57L’Astana « réelle-et-imaginaire » promet aux citoyens du Kazakhstan une transformation de l’état matériel et moral des choses, s’accompagnant en parallèle d’un renouvellement de la qualité des relations sociales, qui rendra leur vie plus satisfaisante et lui donnera un surcroît de sens. C’est la vision d’une bonne vie, d’une vie « normale », qui se placera sur un pied d’égalité, ou de quasi-égalité, avec les vies possibles dans les « ailleurs » imaginaires ; une vie radicalement différente, et radicalement meilleure que tout ce qui a jamais été rendu possible jusqu’alors par les conditions matérielles, économiques et sociales existantes. Si l’hétérotopie d’Astana est à ce point attirante, c’est parce qu’elle est perçue comme offrant un plus large éventail de possibilités d’avancement personnel, un espace-temps social renouvelé dans lequel agir.
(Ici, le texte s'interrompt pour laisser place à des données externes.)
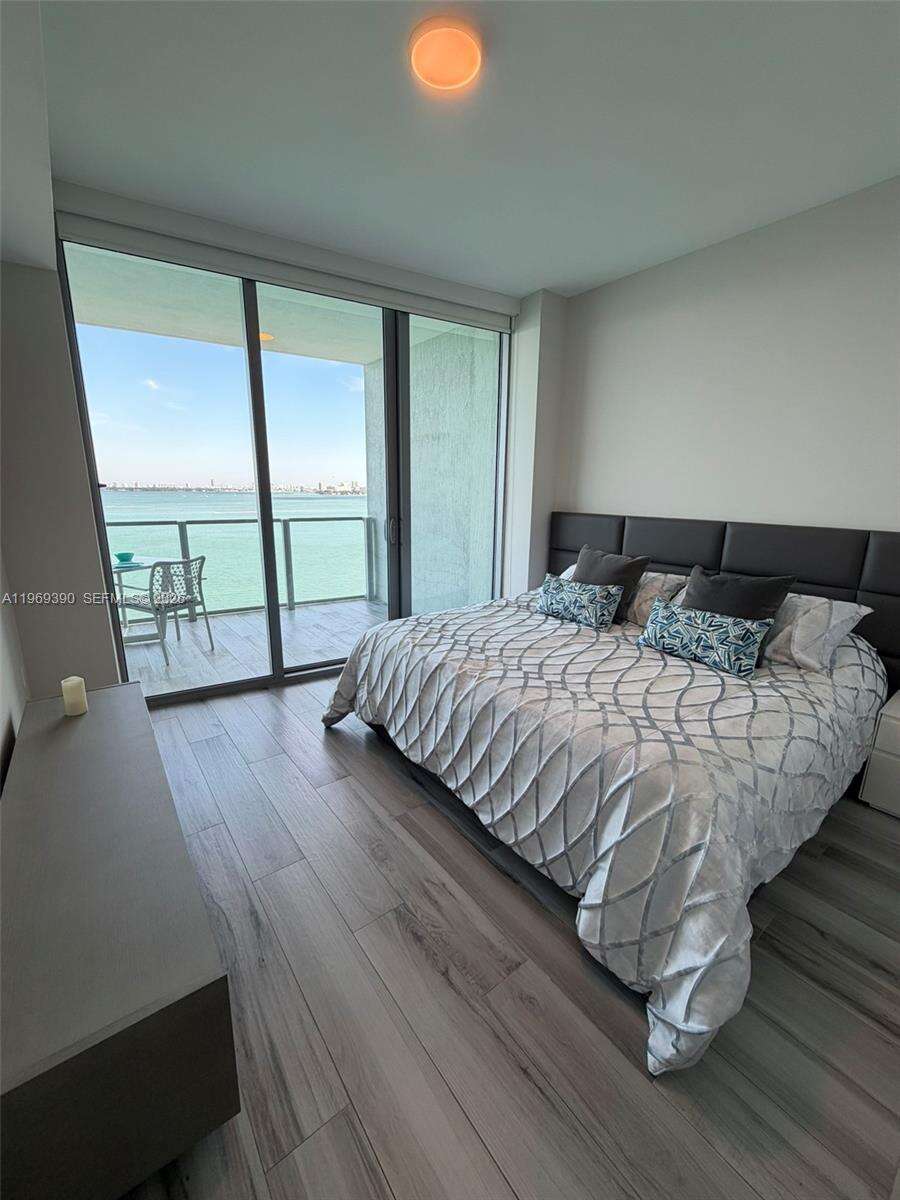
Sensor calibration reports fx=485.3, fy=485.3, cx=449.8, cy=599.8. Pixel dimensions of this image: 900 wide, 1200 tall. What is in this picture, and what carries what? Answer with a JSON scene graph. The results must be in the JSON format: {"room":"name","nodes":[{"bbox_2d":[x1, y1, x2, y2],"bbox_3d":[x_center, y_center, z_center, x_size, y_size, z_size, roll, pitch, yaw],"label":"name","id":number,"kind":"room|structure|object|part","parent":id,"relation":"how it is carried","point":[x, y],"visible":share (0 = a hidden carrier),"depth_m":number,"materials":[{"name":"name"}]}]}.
{"room":"bedroom","nodes":[
{"label":"bedroom","id":0,"kind":"room"},
{"bbox_2d":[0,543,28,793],"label":"left wall","id":1,"kind":"structure","parent":0,"point":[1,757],"depth_m":1.96,"materials":[{"name":"grey paint"}]},
{"bbox_2d":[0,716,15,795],"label":"television","id":2,"kind":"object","parent":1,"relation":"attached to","point":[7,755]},
{"bbox_2d":[0,0,118,725],"bbox_3d":[-2.204,-0.580,2.409,0.710,2.717,0.277,-9,16,-36],"label":"left wall","id":3,"kind":"structure","parent":0,"point":[70,419],"depth_m":2.42,"materials":[{"name":"paint"}]},
{"bbox_2d":[49,183,563,645],"bbox_3d":[-0.762,-0.838,3.436,2.828,2.763,0.218,-9,16,-36],"label":"window wall","id":4,"kind":"structure","parent":0,"point":[325,253],"depth_m":2.91,"materials":[{"name":"white paint"}]},
{"bbox_2d":[54,237,507,702],"bbox_3d":[-0.819,-0.761,3.462,2.617,2.646,0.135,-9,16,-36],"label":"sliding glass door","id":5,"kind":"structure","parent":4,"relation":"in","point":[265,538],"depth_m":3.21,"materials":[{"name":"clear glass"}]},
{"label":"glass panel","id":6,"kind":"part","parent":5,"relation":"part of","materials":[{"name":"glass"}]},
{"bbox_3d":[-0.439,-0.546,3.805,0.052,0.223,0.059,-9,16,-36],"label":"door handle","id":7,"kind":"part","parent":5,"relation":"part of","materials":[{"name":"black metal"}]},
{"bbox_2d":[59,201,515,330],"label":"roller blind","id":8,"kind":"object","parent":4,"relation":"attached to","point":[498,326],"visible":0.98,"depth_m":2.78,"materials":[{"name":"white fabric"}]},
{"bbox_2d":[27,0,899,299],"bbox_3d":[0.412,-1.783,1.376,3.829,0.118,4.648,-9,16,-36],"label":"ceiling","id":9,"kind":"structure","parent":0,"point":[525,286],"depth_m":1.87,"materials":[{"name":"white paint"}]},
{"bbox_2d":[409,16,483,91],"bbox_3d":[-0.013,-1.776,1.596,0.241,0.032,0.241,-9,16,-36],"label":"ceiling light","id":10,"kind":"object","parent":9,"relation":"attached to","point":[471,56],"visible":0.98,"depth_m":1.56,"materials":[{"name":"orange"}]},
{"bbox_2d":[115,666,899,1199],"bbox_3d":[0.241,0.994,2.070,4.106,0.102,4.810,-9,16,-36],"label":"floor","id":11,"kind":"structure","parent":0,"point":[354,792],"depth_m":1.33,"materials":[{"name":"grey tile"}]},
{"bbox_2d":[0,680,239,1199],"bbox_3d":[-1.095,0.810,1.503,0.426,0.512,1.635,-9,16,-36],"label":"dresser","id":12,"kind":"object","parent":11,"relation":"on","point":[100,727],"visible":1,"depth_m":0.96,"materials":[{"name":"wood"}]},
{"bbox_2d":[60,675,87,716],"bbox_3d":[-1.420,0.360,1.837,0.069,0.132,0.072,-9,16,-36],"label":"candle","id":13,"kind":"object","parent":12,"relation":"on","point":[80,692],"visible":0.99,"depth_m":1.81,"materials":[{"name":"beige wax"}]},
{"bbox_2d":[319,514,899,1078],"bbox_3d":[0.726,0.279,2.436,2.193,1.150,2.338,-9,16,-36],"label":"bed","id":14,"kind":"object","parent":11,"relation":"on","point":[878,560],"visible":0.98,"depth_m":1.73,"materials":[{"name":"grey fabric"}]},
{"bbox_2d":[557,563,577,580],"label":"white pillow","id":15,"kind":"object","parent":14,"relation":"on","point":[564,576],"visible":0.09,"depth_m":3.33,"materials":[{"name":"white fabric"}]},
{"bbox_2d":[319,593,887,1080],"bbox_3d":[0.625,0.499,2.441,1.941,0.651,2.367,-9,16,-36],"label":"comforter","id":16,"kind":"object","parent":14,"relation":"on","point":[799,692],"visible":0.75,"depth_m":1.57,"materials":[{"name":"fabric"}]},
{"bbox_2d":[535,573,621,631],"bbox_3d":[0.722,0.004,2.825,0.177,0.251,0.553,-9,16,-36],"label":"patterned pillow","id":17,"kind":"object","parent":16,"relation":"on","point":[567,603],"visible":1,"depth_m":2.72,"materials":[{"name":"fabric"}]},
{"bbox_2d":[636,597,768,678],"bbox_3d":[1.145,0.157,2.255,0.174,0.236,0.580,-9,16,-36],"label":"patterned pillow","id":18,"kind":"object","parent":16,"relation":"on","point":[688,628],"visible":1,"depth_m":2.16,"materials":[{"name":"fabric"}]},
{"bbox_2d":[572,546,649,622],"bbox_3d":[0.907,-0.095,2.941,0.248,0.402,0.497,-9,16,-36],"label":"dark pillow","id":19,"kind":"object","parent":14,"relation":"on","point":[629,571],"visible":0.56,"depth_m":2.83,"materials":[{"name":"grey fabric"}]},
{"bbox_2d":[622,571,693,626],"bbox_3d":[1.090,-0.040,2.983,0.354,0.295,0.684,-9,16,-36],"label":"pillow","id":20,"kind":"object","parent":14,"relation":"on","point":[668,581],"visible":0.46,"depth_m":2.76,"materials":[{"name":"fabric"}]},
{"bbox_2d":[680,563,794,621],"bbox_3d":[1.321,0.065,2.355,0.261,0.419,0.489,-9,16,-36],"label":"dark pillow","id":21,"kind":"object","parent":14,"relation":"on","point":[688,593],"visible":0.55,"depth_m":2.27,"materials":[{"name":"grey fabric"}]},
{"bbox_2d":[758,594,873,672],"bbox_3d":[1.570,0.112,2.409,0.400,0.299,0.694,-9,16,-36],"label":"pillow","id":22,"kind":"object","parent":14,"relation":"on","point":[799,621],"visible":0.61,"depth_m":2.17,"materials":[{"name":"white fabric"}]},
{"bbox_2d":[858,687,899,817],"bbox_3d":[2.186,0.721,2.060,0.476,0.470,0.564,-9,16,-36],"label":"nightstand","id":23,"kind":"object","parent":11,"relation":"on","point":[891,712],"visible":0.99,"depth_m":2.10,"materials":[{"name":"white wood"}]},
{"bbox_2d":[546,175,899,559],"bbox_3d":[1.973,-0.577,2.583,0.149,2.771,3.866,-9,16,-36],"label":"right wall","id":24,"kind":"structure","parent":0,"point":[609,487],"depth_m":2.72,"materials":[{"name":"white paint"}]},
{"bbox_2d":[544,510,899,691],"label":"headboard","id":25,"kind":"object","parent":24,"relation":"attached to","point":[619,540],"visible":0.6,"depth_m":2.70,"materials":[{"name":"black leather"}]},
{"label":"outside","id":26,"kind":"structure","parent":0,"visible":0},
{"bbox_2d":[120,596,386,697],"bbox_3d":[-1.911,0.404,4.530,4.328,0.124,2.172,-9,16,-36],"label":"balcony floor","id":27,"kind":"structure","parent":26,"point":[307,621],"depth_m":4.36,"materials":[{"name":"grey tile"}]},
{"bbox_2d":[109,555,175,646],"bbox_3d":[-2.852,0.043,4.244,0.749,0.708,0.783,6,14,22],"label":"balcony table","id":28,"kind":"object","parent":27,"relation":"on","point":[134,568],"visible":0.51,"depth_m":4.25,"materials":[{"name":"glass"}]},
{"bbox_2d":[114,551,135,563],"bbox_3d":[-2.731,-0.354,4.077,0.155,0.070,0.155,5,14,20],"label":"green bowl","id":29,"kind":"object","parent":28,"relation":"on","point":[122,558],"visible":0.99,"depth_m":4.04,"materials":[{"name":"teal glass"}]},
{"bbox_2d":[116,555,213,663],"bbox_3d":[-2.379,0.039,4.075,0.550,0.806,0.537,7,14,23],"label":"chair","id":30,"kind":"object","parent":27,"relation":"on","point":[181,598],"visible":0.86,"depth_m":3.97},
{"bbox_2d":[106,512,381,616],"bbox_3d":[-2.712,-0.296,5.071,4.111,1.053,0.075,-7,15,-29],"label":"balcony railing","id":31,"kind":"object","parent":27,"relation":"on","point":[181,523],"visible":0.5,"depth_m":5.51,"materials":[{"name":"metal"}]},
{"bbox_2d":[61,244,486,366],"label":"balcony ceiling","id":32,"kind":"structure","parent":26,"point":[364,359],"depth_m":3.91,"materials":[{"name":"white paint"}]},
{"bbox_2d":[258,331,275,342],"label":"balcony light","id":33,"kind":"object","parent":32,"relation":"attached to","point":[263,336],"visible":0.36,"depth_m":4.51,"materials":[{"name":"orange"}]},
{"bbox_2d":[361,321,499,617],"bbox_3d":[-0.209,-1.235,5.197,0.259,3.039,2.671,-9,16,-36],"label":"balcony wall","id":34,"kind":"structure","parent":26,"point":[414,593],"depth_m":4.84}
]}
58La construction d’Astana a, en outre, de vastes implications en termes d’effets politiques. Les édifices et les monuments doivent être envisagés telles des formes d’action politique, capables de modeler subjectivités et cognitions, et de donner forme à la légitimité (Grant 2001). La construction d’Astana apporte aux citoyens du Kazakhstan la preuve de la présence de l’État en tant qu’incarnation ferme et solide du collectif ; un État suffisamment efficace et bien dirigé pour être à même de mobiliser et de soutenir dans la durée un grandiose effort collectif, orienté vers un but dont l’importance concerne la société. Cet effort est participatif, il permet aux individus d’obtenir des améliorations de leurs conditions matérielles ainsi que des satisfactions morales, et d’acquérir le sentiment que leur vie à un sens. Ainsi la construction d’Astana revient-elle à un « effet d’État », qui non seulement projette « vers l’extérieur » l’État en tant qu’entité, mais offre également aux individus un moyen d’incorporer leurs actions personnelles au développement de l’État.
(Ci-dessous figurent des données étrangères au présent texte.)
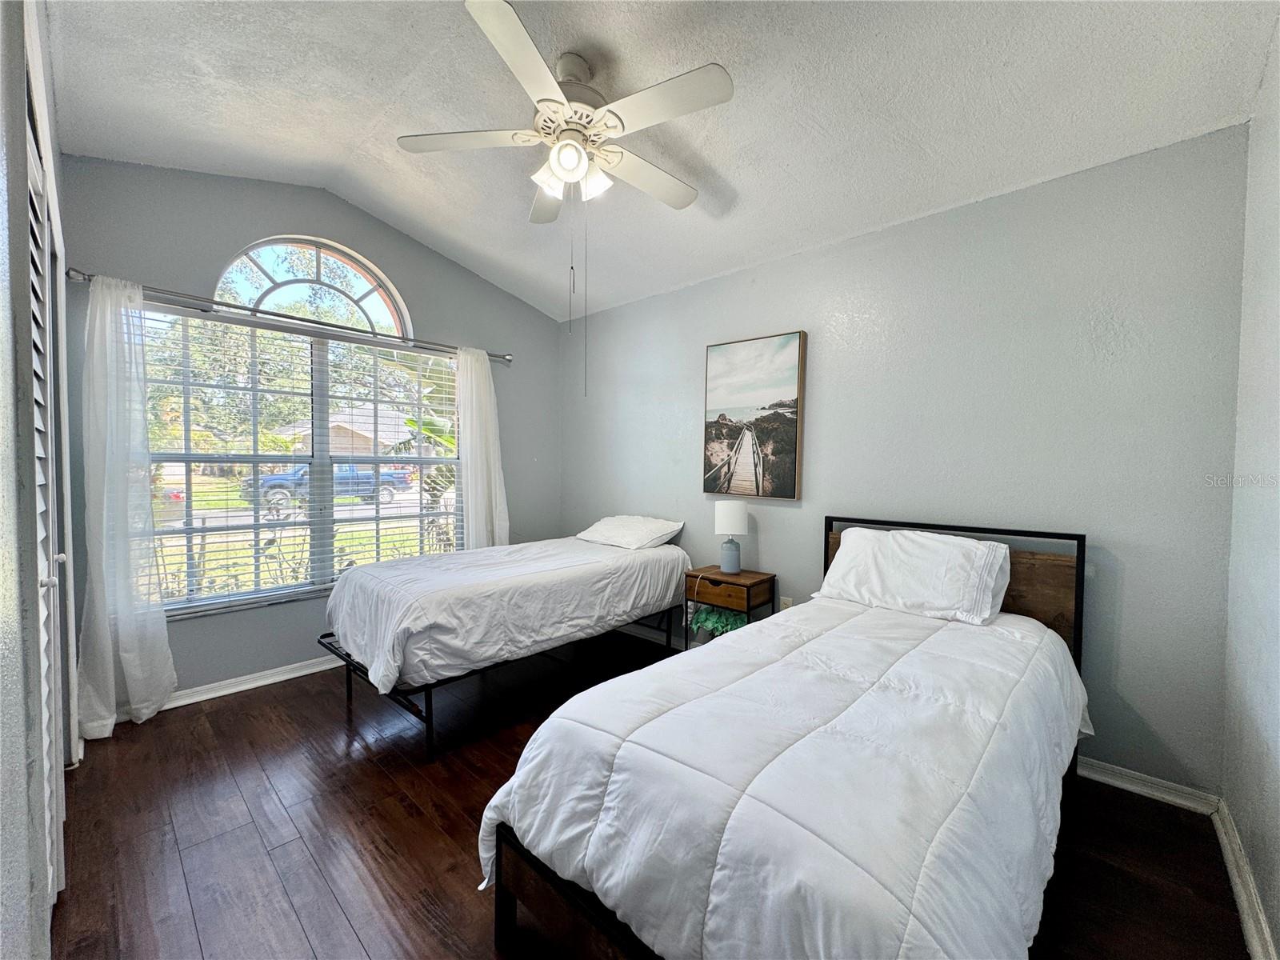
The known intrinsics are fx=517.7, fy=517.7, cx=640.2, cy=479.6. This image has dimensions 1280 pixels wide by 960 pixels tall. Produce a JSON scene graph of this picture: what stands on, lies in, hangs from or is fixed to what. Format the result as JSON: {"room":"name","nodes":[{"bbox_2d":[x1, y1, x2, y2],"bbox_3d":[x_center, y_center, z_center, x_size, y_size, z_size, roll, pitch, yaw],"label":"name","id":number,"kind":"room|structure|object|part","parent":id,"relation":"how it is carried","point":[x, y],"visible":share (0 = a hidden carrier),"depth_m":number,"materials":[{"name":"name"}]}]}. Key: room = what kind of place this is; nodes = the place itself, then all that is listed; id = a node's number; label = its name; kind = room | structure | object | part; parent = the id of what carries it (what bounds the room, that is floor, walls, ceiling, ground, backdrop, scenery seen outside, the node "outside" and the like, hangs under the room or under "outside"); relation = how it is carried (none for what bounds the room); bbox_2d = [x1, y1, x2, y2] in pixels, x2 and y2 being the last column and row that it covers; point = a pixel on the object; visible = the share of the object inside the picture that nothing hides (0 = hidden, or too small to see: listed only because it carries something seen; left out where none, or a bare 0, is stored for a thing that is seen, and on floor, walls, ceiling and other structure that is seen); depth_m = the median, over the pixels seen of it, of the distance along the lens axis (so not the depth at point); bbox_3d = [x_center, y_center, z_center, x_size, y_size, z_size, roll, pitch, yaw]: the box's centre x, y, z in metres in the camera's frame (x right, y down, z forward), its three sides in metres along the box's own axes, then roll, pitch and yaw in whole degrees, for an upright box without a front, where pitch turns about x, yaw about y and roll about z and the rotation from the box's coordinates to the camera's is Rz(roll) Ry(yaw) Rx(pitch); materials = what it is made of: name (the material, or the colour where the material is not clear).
{"room":"bedroom","nodes":[
{"label":"bedroom","id":0,"kind":"room"},
{"bbox_2d":[0,0,77,959],"bbox_3d":[-1.286,-0.202,0.967,3.426,2.846,0.185,3,3,42],"label":"left wall","id":1,"kind":"structure","parent":0,"point":[19,143],"depth_m":0.89,"materials":[{"name":"paint"}]},
{"bbox_2d":[25,85,66,910],"bbox_3d":[-1.535,0.180,1.320,1.228,2.033,0.095,3,3,42],"label":"louvered door","id":2,"kind":"structure","parent":1,"relation":"in","point":[41,455],"depth_m":1.45,"materials":[{"name":"white"}]},
{"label":"door knob","id":3,"kind":"part","parent":2,"relation":"part of","materials":[{"name":"metal"}]},
{"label":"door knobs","id":4,"kind":"part","parent":2,"relation":"part of","materials":[{"name":"metal"}]},
{"bbox_2d":[57,153,559,708],"bbox_3d":[-1.691,-0.312,3.432,0.159,2.923,3.022,3,3,42],"label":"window wall","id":5,"kind":"structure","parent":0,"point":[184,660],"depth_m":2.93,"materials":[{"name":"grey paint"}]},
{"bbox_2d":[163,655,343,709],"bbox_3d":[-1.777,1.097,3.260,0.022,0.084,2.557,3,3,42],"label":"baseboard","id":6,"kind":"structure","parent":5,"relation":"attached to","point":[258,684],"depth_m":2.83,"materials":[{"name":"white paint"}]},
{"bbox_2d":[66,268,511,363],"bbox_3d":[-1.777,-0.926,3.126,0.128,0.064,2.280,3,3,42],"label":"curtain rod","id":7,"kind":"object","parent":5,"relation":"attached to","point":[502,356],"visible":0.84,"depth_m":2.77,"materials":[{"name":"silver metal"}]},
{"bbox_2d":[75,272,175,734],"bbox_3d":[-2.383,0.101,2.380,0.137,2.094,0.366,3,3,42],"label":"left curtain","id":8,"kind":"object","parent":7,"relation":"hanging from","point":[138,668],"visible":0.96,"depth_m":2.38,"materials":[{"name":"white fabric"}]},
{"bbox_2d":[454,348,510,549],"bbox_3d":[-1.146,0.055,3.737,0.116,2.025,0.430,3,3,42],"label":"right curtain","id":9,"kind":"object","parent":7,"relation":"hanging from","point":[470,518],"visible":0.74,"depth_m":3.72,"materials":[{"name":"white fabric"}]},
{"bbox_2d":[139,292,459,616],"bbox_3d":[-1.944,-0.097,3.210,0.104,1.599,1.704,3,3,42],"label":"window","id":10,"kind":"structure","parent":5,"relation":"in","point":[215,601],"depth_m":3.10,"materials":[{"name":"glass"}]},
{"bbox_2d":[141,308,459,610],"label":"window blind","id":11,"kind":"object","parent":10,"relation":"attached to","point":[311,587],"visible":0.77,"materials":[{"name":"white plastic"}]},
{"bbox_2d":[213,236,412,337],"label":"arched window","id":12,"kind":"structure","parent":5,"relation":"in","point":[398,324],"depth_m":3.16,"materials":[{"name":"white glass"}]},
{"bbox_2d":[47,625,1250,959],"bbox_3d":[-0.318,1.255,1.961,4.233,0.101,3.461,3,3,42],"label":"floor","id":13,"kind":"structure","parent":0,"point":[335,722],"depth_m":1.75,"materials":[{"name":"brown wood"}]},
{"bbox_2d":[318,532,691,760],"bbox_3d":[-0.651,0.786,3.075,1.115,0.752,1.975,3,3,42],"label":"bed","id":14,"kind":"object","parent":13,"relation":"on","point":[348,686],"visible":0.89,"depth_m":2.53,"materials":[{"name":"metal"}]},
{"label":"bed frame","id":15,"kind":"part","parent":14,"relation":"part of","materials":[{"name":"black metal"}]},
{"bbox_2d":[575,514,686,549],"bbox_3d":[-0.084,0.358,3.614,0.684,0.188,0.429,3,3,42],"label":"pillow","id":16,"kind":"object","parent":14,"relation":"on","point":[602,522],"visible":0.98,"depth_m":3.48,"materials":[{"name":"white fabric"}]},
{"bbox_2d":[682,566,775,645],"bbox_3d":[0.516,0.864,3.073,0.433,0.617,0.339,3,3,42],"label":"nightstand","id":17,"kind":"object","parent":13,"relation":"on","point":[748,606],"visible":0.58,"depth_m":2.97,"materials":[{"name":"brown wood"}]},
{"bbox_2d":[690,604,748,637],"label":"plant","id":18,"kind":"object","parent":17,"relation":"in","point":[735,622],"visible":0.41,"depth_m":3.04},
{"bbox_3d":[0.432,0.632,2.957,0.334,0.111,0.043,3,3,42],"label":"drawer","id":19,"kind":"part","parent":17,"relation":"part of","materials":[{"name":"brown wood"}]},
{"bbox_2d":[713,502,748,574],"bbox_3d":[0.541,0.348,3.104,0.191,0.411,0.190,3,3,42],"label":"table lamp","id":20,"kind":"object","parent":17,"relation":"on","point":[730,568],"visible":1,"depth_m":3.04,"materials":[{"name":"white fabric"}]},
{"bbox_3d":[0.527,0.448,3.077,0.124,0.185,0.126,2,3,27],"label":"lamp base","id":21,"kind":"part","parent":20,"relation":"part of","materials":[{"name":"blue"}]},
{"bbox_3d":[0.541,0.219,3.118,0.219,0.186,0.210,2,3,26],"label":"lamp shade","id":22,"kind":"part","parent":20,"relation":"part of","materials":[{"name":"white fabric"}]},
{"bbox_2d":[480,514,1091,959],"bbox_3d":[0.683,0.722,1.699,1.148,0.988,2.150,3,3,42],"label":"bed","id":23,"kind":"object","parent":13,"relation":"on","point":[570,899],"visible":0.91,"depth_m":1.16,"materials":[{"name":"wood"}]},
{"bbox_2d":[482,597,1089,959],"bbox_3d":[0.592,0.827,1.609,1.134,0.509,1.859,3,3,42],"label":"comforter","id":24,"kind":"object","parent":23,"relation":"on","point":[491,816],"visible":0.81,"depth_m":1.14,"materials":[{"name":"white fabric"}]},
{"bbox_2d":[816,524,1011,625],"bbox_3d":[1.177,0.401,2.305,0.721,0.324,0.380,3,3,42],"label":"pillow","id":25,"kind":"object","parent":23,"relation":"on","point":[929,538],"visible":0.99,"depth_m":2.18,"materials":[{"name":"white fabric"}]},
{"bbox_3d":[1.360,0.715,2.546,1.119,0.995,0.189,3,3,42],"label":"headboard","id":26,"kind":"part","parent":23,"relation":"part of","materials":[{"name":"brown wood"}]},
{"bbox_2d":[44,0,1279,321],"bbox_3d":[-0.331,-1.572,1.945,4.173,0.156,3.436,3,3,42],"label":"ceiling","id":27,"kind":"structure","parent":0,"point":[722,165],"depth_m":2.03,"materials":[{"name":"white paint"}]},
{"bbox_2d":[392,0,735,222],"bbox_3d":[-0.247,-1.285,2.032,1.198,0.651,1.192,3,3,42],"label":"ceiling fan","id":28,"kind":"object","parent":27,"relation":"hanging from","point":[576,149],"visible":0.99,"depth_m":1.91,"materials":[{"name":"white"}]},
{"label":"blade","id":29,"kind":"part","parent":28,"relation":"part of","materials":[{"name":"white wood"}]},
{"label":"blade","id":30,"kind":"part","parent":28,"relation":"part of","materials":[{"name":"white wood"}]},
{"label":"fan blade","id":31,"kind":"part","parent":28,"relation":"part of","materials":[{"name":"white wood"}]},
{"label":"motor housing","id":32,"kind":"part","parent":28,"relation":"part of","materials":[{"name":"metal"}]},
{"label":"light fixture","id":33,"kind":"part","parent":28,"relation":"part of","materials":[{"name":"white glass"}]},
{"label":"shade","id":34,"kind":"part","parent":28,"relation":"part of","materials":[{"name":"white glass"}]},
{"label":"fan blade","id":35,"kind":"part","parent":28,"relation":"part of","materials":[{"name":"white wood"}]},
{"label":"blade","id":36,"kind":"part","parent":28,"relation":"part of","materials":[{"name":"white wood"}]},
{"bbox_2d":[562,124,1247,798],"bbox_3d":[0.759,-0.114,3.173,4.011,2.551,0.161,3,3,42],"label":"back wall","id":37,"kind":"structure","parent":0,"point":[764,544],"depth_m":2.24,"materials":[{"name":"grey paint"}]},
{"bbox_2d":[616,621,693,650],"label":"baseboard","id":38,"kind":"structure","parent":37,"relation":"attached to","point":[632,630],"depth_m":3.70,"materials":[{"name":"white paint"}]},
{"bbox_2d":[702,330,806,498],"bbox_3d":[0.664,-0.376,3.140,0.636,0.944,0.040,3,3,42],"label":"picture","id":39,"kind":"object","parent":37,"relation":"attached to","point":[788,421],"visible":0.99,"depth_m":3.10},
{"bbox_2d":[778,595,793,610],"bbox_3d":[0.842,0.737,2.998,0.072,0.119,0.009,3,3,42],"label":"wall socket","id":40,"kind":"object","parent":37,"relation":"attached to","point":[788,603],"visible":0.46,"depth_m":2.99,"materials":[{"name":"white plastic"}]},
{"bbox_2d":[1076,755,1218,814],"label":"baseboard","id":41,"kind":"structure","parent":37,"relation":"attached to","point":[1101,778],"depth_m":2.01,"materials":[{"name":"white paint"}]},
{"bbox_2d":[1219,25,1279,959],"bbox_3d":[1.159,-0.167,0.661,0.156,2.898,3.191,3,3,42],"label":"right wall","id":42,"kind":"structure","parent":0,"point":[1238,818],"depth_m":1.56,"materials":[{"name":"grey paint"}]},
{"bbox_2d":[1212,798,1276,959],"bbox_3d":[1.048,1.213,0.739,0.021,0.086,3.191,3,3,42],"label":"baseboard","id":43,"kind":"structure","parent":42,"relation":"attached to","point":[1236,878],"depth_m":1.50,"materials":[{"name":"white paint"}]},
{"label":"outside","id":44,"kind":"structure","parent":0,"visible":0},
{"bbox_2d":[276,404,421,460],"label":"house","id":45,"kind":"structure","parent":44,"point":[335,423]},
{"label":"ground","id":46,"kind":"structure","parent":44,"visible":0},
{"bbox_2d":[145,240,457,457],"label":"tree","id":47,"kind":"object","parent":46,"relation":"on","point":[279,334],"visible":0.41,"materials":[{"name":"green plant"}]},
{"bbox_2d":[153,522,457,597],"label":"shrub","id":48,"kind":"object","parent":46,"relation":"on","point":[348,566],"visible":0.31,"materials":[{"name":"green plant"}]},
{"bbox_2d":[238,464,411,513],"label":"pickup truck","id":49,"kind":"object","parent":46,"relation":"on","point":[385,474],"visible":0.51,"materials":[{"name":"blue metal"}]},
{"bbox_2d":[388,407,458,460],"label":"banana plant","id":50,"kind":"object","parent":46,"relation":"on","point":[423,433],"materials":[{"name":"green plant"}]}
]}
59L’effet politique d’Astana comporte aussi une dimension temporelle. La construction, processus tourné vers l’avenir, fait naître un tout à partir de pièces éparses. En conséquence, jusqu’à son achèvement, ce processus lie étroitement toute action à un objectif qui se situe toujours plus avant. Pareille temporalité présente des avantages politiques évidents. L’effet chronopolitique de la construction d’Astana est néanmoins différent de l’effet de perpétuel « chantier inachevé » qui caractérisait l’État soviétique (Ssorin-Chaikov 2003). Tandis que la poétique soviétique de la construction n’avait de cesse de pointer, de façon répétée, les insuffisances, pour appeler à un redéploiement des mesures prises jusque-là, la rhétorique d’Astana en revanche concentre l’attention sur l’avenir et met en avant l’impressionnante rapidité de ses succès. Le processus de construction ne diffère donc pas tant le moment de l’achèvement qu’il ne suspend le présent. L’avenir est, pour partie, déjà présent : de nombreux édifices sont déjà achevés, la conduite efficace des travaux est présentée de façon convaincante, d’autres encore sont en projet, et il est parfois difficile de distinguer le présent de l’avenir. En outre, cet avenir même que l’on cherche à atteindre est celui de la modernité contemporaine (sovremennost’), en sorte que c’est le présent qui est déjà daté, qui représente un état de limbes, un passage. Le mouvement de construction à Astana accélère la course en avant du temps. L’effet politique est ici à usage interne, dirigé vers la société kazakhstanaise : il permet de nier la contemporanéité et de faciliter ainsi la perpétuation des relations de pouvoir actuelles.